Kat has so far lost 3kg and anticipates getting on to the public waiting list, which she's told is about 18 months long. But she's disappointed she'll become a mother later than she wanted if IVF succeeds.
"By the time we get to hopefully hold a child in our arms, we're going to be 30."
While she knows that's not old, Kat says women in her family tend to start having children about a decade sooner, and she had envisioned a big family.
"I always said my magic number would be five. He [the doctor] said unfortunately, that's probably not going to be realistic. They used to implant multiple viable embryos for a better chance one would stick, but in New Zealand they don't do that anymore. They only put one embryo in."
Women in New Zealand having IVF used to have a high chance of having twins or triplets because up to three embryos were transferred in each treatment cycle. But multiple pregnancies carried significant risks of premature birth and health problems for babies.

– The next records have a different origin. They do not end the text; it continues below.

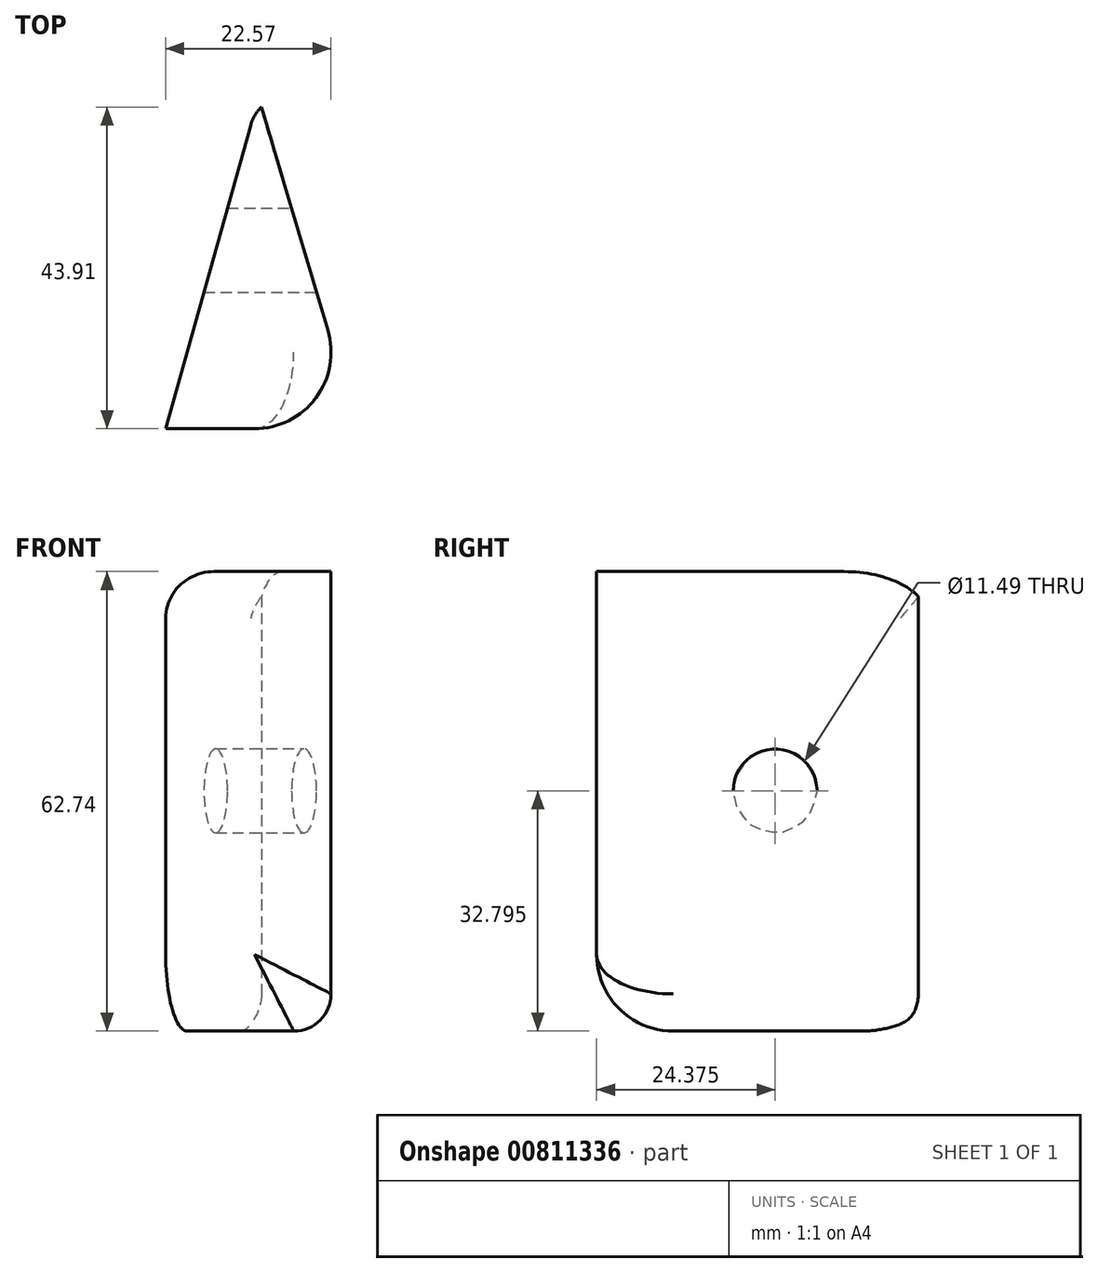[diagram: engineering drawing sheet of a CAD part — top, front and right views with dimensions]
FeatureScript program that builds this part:
annotation { "Feature Type Name" : "Feature", "Feature Type Description" : "" }
export const myFeature = defineFeature(function(context is Context, id is Id, definition is map)
    precondition{}
    {
        {
            var Q0;
            Q0=qCreatedBy(makeId("Top.planeOp"),FACE);
            var sketch = newSketch(context, id + "F0", { "sketchPlane" : qUnion([Q0])});
            skLineSegment(sketch, "E0", {"start": v(-40.38, -42.2) * mm, "end": v(-14.25, -42.2) * mm});
            skLineSegment(sketch, "E1", {"start": v(-14.25, -42.2) * mm, "end": v(-27.31, 1.71) * mm});
            skLineSegment(sketch, "E2", {"start": v(-27.31, 4.5) * mm, "end": v(-40.38, -42.2) * mm});
            skLineSegment(sketch, "E3", {"start": v(-27.31, 1.71) * mm, "end": v(-27.31, 4.5) * mm});
            skSolve(sketch);
        }
        {
            var Q0;
            Q0=makeQuery(id+"F0.imprint","IMPRINT",FACE,{"disambiguationData":[TD([[makeQuery(id+"F0.imprint","IMPRINT",EDGE,{"derivedFrom":sQuery(id+"F0.wireOp",EDGE,"E0")}),1.0]])]});
            extrude(context, id + "F1", {"entities" : qUnion([Q0]), "depth" : 62.74 * mm, "offsetDistance" : 25.4 * mm});
        }
        {
            var Q0;
            Q0=makeQuery(id+"F1.opExtrude","CAP_EDGE",EDGE,{"disambiguationData":[OSD([sQuery(id+"F0.wireOp",EDGE,"E2")])],"isStart":false});
            fillet(context, id + "F2", {"entities" : qUnion([Q0]), "radius" : 6.38 * mm, "tangentPropagation" : true, "allowEdgeOverflow" : false});
        }
        {
            var Q0;
            Q0=makeQuery(id+"F1.opExtrude","SWEPT_EDGE",EDGE,{"disambiguationData":[OSD([sQuery(id+"F0.wireOp",EDGE,"E2"),sQuery(id+"F0.wireOp",EDGE,"E3")])]});
            fillet(context, id + "F3", {"entities" : qUnion([Q0]), "radius" : 5.5 * mm, "tangentPropagation" : true, "allowEdgeOverflow" : false});
        }
        {
            var Q0;
            Q0=makeQuery(id+"F1.opExtrude","CAP_EDGE",EDGE,{"disambiguationData":[OSD([sQuery(id+"F0.wireOp",EDGE,"E1")])],"isStart":true});
            fillet(context, id + "F4", {"entities" : qUnion([Q0]), "radius" : 5.08 * mm, "tangentPropagation" : true, "allowEdgeOverflow" : false});
        }
        {
            var Q0;
            Q0=makeQuery(id+"F1.opExtrude","SWEPT_EDGE",EDGE,{"disambiguationData":[OSD([sQuery(id+"F0.wireOp",EDGE,"E0"),sQuery(id+"F0.wireOp",EDGE,"E1")])]});
            fillet(context, id + "F5", {"entities" : qUnion([Q0]), "radius" : 10.46 * mm, "tangentPropagation" : true, "allowEdgeOverflow" : false});
        }
        {
            var Q0;
            Q0=qCreatedBy(makeId("Right.planeOp"),FACE);
            var sketch = newSketch(context, id + "F6", { "sketchPlane" : qUnion([Q0])});
            skCircle(sketch, "E4", {"center": v(-17.83, 32.8) * mm, "radius": 5.75 * mm});
            skSolve(sketch);
        }
        {
            var Q0;
            Q0 = qSketchRegion(id + "F6", true);
            extrude(context, id + "F7", {"entities" : qUnion([Q0]), "operationType" : NewBodyOperationType.REMOVE, "oppositeDirection" : true, "depth" : 46.74 * mm, "offsetDistance" : 25.4 * mm});
        }
    });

That's why it's now standard practice to transfer a single embryo in each IVF cycle. Any excess embryos remaining after the transfer, are kept in the laboratory until they can be assessed for freezing, according to information from NZ fertility clinic websites.
Kat says sometimes she can cope with seeing babies "and other times I'll see a baby and I'll nearly be on my knees crying". She says her stepmother described wanting a child as a physical ache.
"It's a tug at the chest ... it's even starting to become difficult to spend time with my godchildren because they're both toddlers. They climb up me or sit in my lap and half the time I'm quietly crying."
Kat says her biggest worry beyond IVF failing is the stress infertility places on her relationship.
"I would like to think we could do it. We've been through other bad stuff together. But something like this is very different. No one seems to think about the potential marriage bomb it could be. You have to do counselling to see where you're at, be in the right state of mind, be pumped full of hormones, have eggs extracted ... it can mess with your head. It's not as simple as going to the doctor and saying, 'Hey, we can't have a baby, how about we try IVF?'.
"What I want more than anything in the entire world is a child, is to be a mum."
Advice from the other side of IVF
Belinda Cunliffe says those struggling with infertility should get checked out sooner rather than later.
"If you're trying and it hasn't happened even within six months, get to a GP."
Her husband Shane says: "Talk to people. You'd be surprised who has gone through it these days. Make sure you've got a real support network. The mental side eats you up. I think there's only so much you can take of going down the IVF journey."
Funding:
Requirements for publicly funded treatment differ slightly by District Health Board, but criteria include:
The couple have been trying to conceive for at least 12 months.
If there is no diagnosed reason for infertility ("unexplained infertility"), the couple must have been trying to conceive for four years.
Woman's age 39 or less at time of consultation.
Woman's BMI 32 or less.
Woman must be a non-smoker (at least three months prior to application).
NZ citizenship, residency or visa of at least two years' in duration (for both partners).
Access to publicly funded treatment for single men and gay couples and for transgender people has not been specifically defined to the same level but follows the same principles as for others.
Source: https://www.fertilitynz.org.nz/
Treatments for infertility:
Common treatments include medications to improve egg production, surgery on fallopian tubes, insemination of the woman with partner sperm or donor sperm, in vitro fertilisation (IVF) or IVF with intra cytoplasmic sperm injection (ICSI).
Though success rates vary, treatment does not carry any guarantee of success.
There is no treatment for egg quality (due to age) – egg donation is sometimes the only option for women with poor ovarian reserve.
Some people try natural treatments such as acupuncture and naturopathic treatments.
Some couples choose not to seek treatment.
A small number of New Zealanders will adopt children (around 60 non-relative adoptions per year), while others will remain without children.